[Saved data entries]

------------------------------------------------

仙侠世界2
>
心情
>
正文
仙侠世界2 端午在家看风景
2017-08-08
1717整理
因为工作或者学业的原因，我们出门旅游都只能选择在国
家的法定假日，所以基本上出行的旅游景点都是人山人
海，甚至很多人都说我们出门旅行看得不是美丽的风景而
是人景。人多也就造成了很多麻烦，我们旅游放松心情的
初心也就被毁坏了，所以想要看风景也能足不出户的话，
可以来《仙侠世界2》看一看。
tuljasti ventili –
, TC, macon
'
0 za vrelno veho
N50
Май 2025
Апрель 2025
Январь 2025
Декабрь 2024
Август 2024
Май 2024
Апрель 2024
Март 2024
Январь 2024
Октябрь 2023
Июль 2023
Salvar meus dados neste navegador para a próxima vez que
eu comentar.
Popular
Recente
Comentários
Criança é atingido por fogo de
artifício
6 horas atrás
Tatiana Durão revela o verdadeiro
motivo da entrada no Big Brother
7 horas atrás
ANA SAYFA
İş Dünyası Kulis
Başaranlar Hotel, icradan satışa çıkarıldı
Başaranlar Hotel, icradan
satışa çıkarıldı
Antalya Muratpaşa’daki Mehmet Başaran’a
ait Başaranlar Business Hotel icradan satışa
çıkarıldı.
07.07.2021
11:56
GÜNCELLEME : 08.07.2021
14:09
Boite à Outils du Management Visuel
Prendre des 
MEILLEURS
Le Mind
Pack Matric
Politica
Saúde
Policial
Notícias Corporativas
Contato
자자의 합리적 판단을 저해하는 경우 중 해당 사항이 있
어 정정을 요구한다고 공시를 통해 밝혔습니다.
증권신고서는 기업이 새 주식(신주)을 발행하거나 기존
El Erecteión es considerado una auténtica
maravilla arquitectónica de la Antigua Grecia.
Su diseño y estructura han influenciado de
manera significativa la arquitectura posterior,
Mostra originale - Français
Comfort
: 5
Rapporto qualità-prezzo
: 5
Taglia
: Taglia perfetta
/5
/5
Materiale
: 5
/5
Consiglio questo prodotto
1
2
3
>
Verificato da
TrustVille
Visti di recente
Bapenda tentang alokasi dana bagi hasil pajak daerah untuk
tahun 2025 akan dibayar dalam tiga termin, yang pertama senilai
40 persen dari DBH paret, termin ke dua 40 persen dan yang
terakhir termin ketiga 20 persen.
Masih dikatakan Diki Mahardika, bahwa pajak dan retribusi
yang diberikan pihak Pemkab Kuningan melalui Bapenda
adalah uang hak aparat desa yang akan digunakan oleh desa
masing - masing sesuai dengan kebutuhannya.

------------------------------------------------

§ **Problem to work on**
Output every line of the saved data entries above without changing anything.

§ **Answer box**
仙侠世界2
>
心情
>
正文
仙侠世界2 端午在家看风景
2017-08-08
1717整理
因为工作或者学业的原因，我们出门旅游都只能选择在国
家的法定假日，所以基本上出行的旅游景点都是人山人
海，甚至很多人都说我们出门旅行看得不是美丽的风景而
是人景。人多也就造成了很多麻烦，我们旅游放松心情的
初心也就被毁坏了，所以想要看风景也能足不出户的话，
可以来《仙侠世界2》看一看。
tuljasti ventili –
, TC, macon
'
0 za vrelno veho
N50
Май 2025
Апрель 2025
Январь 2025
Декабрь 2024
Август 2024
Май 2024
Апрель 2024
Март 2024
Январь 2024
Октябрь 2023
Июль 2023
Salvar meus dados neste navegador para a próxima vez que
eu comentar.
Popular
Recente
Comentários
Criança é atingido por fogo de
artifício
6 horas atrás
Tatiana Durão revela o verdadeiro
motivo da entrada no Big Brother
7 horas atrás
ANA SAYFA
İş Dünyası Kulis
Başaranlar Hotel, icradan satışa çıkarıldı
Başaranlar Hotel, icradan
satışa çıkarıldı
Antalya Muratpaşa’daki Mehmet Başaran’a
ait Başaranlar Business Hotel icradan satışa
çıkarıldı.
07.07.2021
11:56
GÜNCELLEME : 08.07.2021
14:09
Boite à Outils du Management Visuel
Prendre des 
MEILLEURS
Le Mind
Pack Matric
Politica
Saúde
Policial
Notícias Corporativas
Contato
자자의 합리적 판단을 저해하는 경우 중 해당 사항이 있
어 정정을 요구한다고 공시를 통해 밝혔습니다.
증권신고서는 기업이 새 주식(신주)을 발행하거나 기존
El Erecteión es considerado una auténtica
maravilla arquitectónica de la Antigua Grecia.
Su diseño y estructura han influenciado de
manera significativa la arquitectura posterior,
Mostra originale - Français
Comfort
: 5
Rapporto qualità-prezzo
: 5
Taglia
: Taglia perfetta
/5
/5
Materiale
: 5
/5
Consiglio questo prodotto
1
2
3
>
Verificato da
TrustVille
Visti di recente
Bapenda tentang alokasi dana bagi hasil pajak daerah untuk
tahun 2025 akan dibayar dalam tiga termin, yang pertama senilai
40 persen dari DBH paret, termin ke dua 40 persen dan yang
terakhir termin ketiga 20 persen.
Masih dikatakan Diki Mahardika, bahwa pajak dan retribusi
yang diberikan pihak Pemkab Kuningan melalui Bapenda
adalah uang hak aparat desa yang akan digunakan oleh desa
masing - masing sesuai dengan kebutuhannya.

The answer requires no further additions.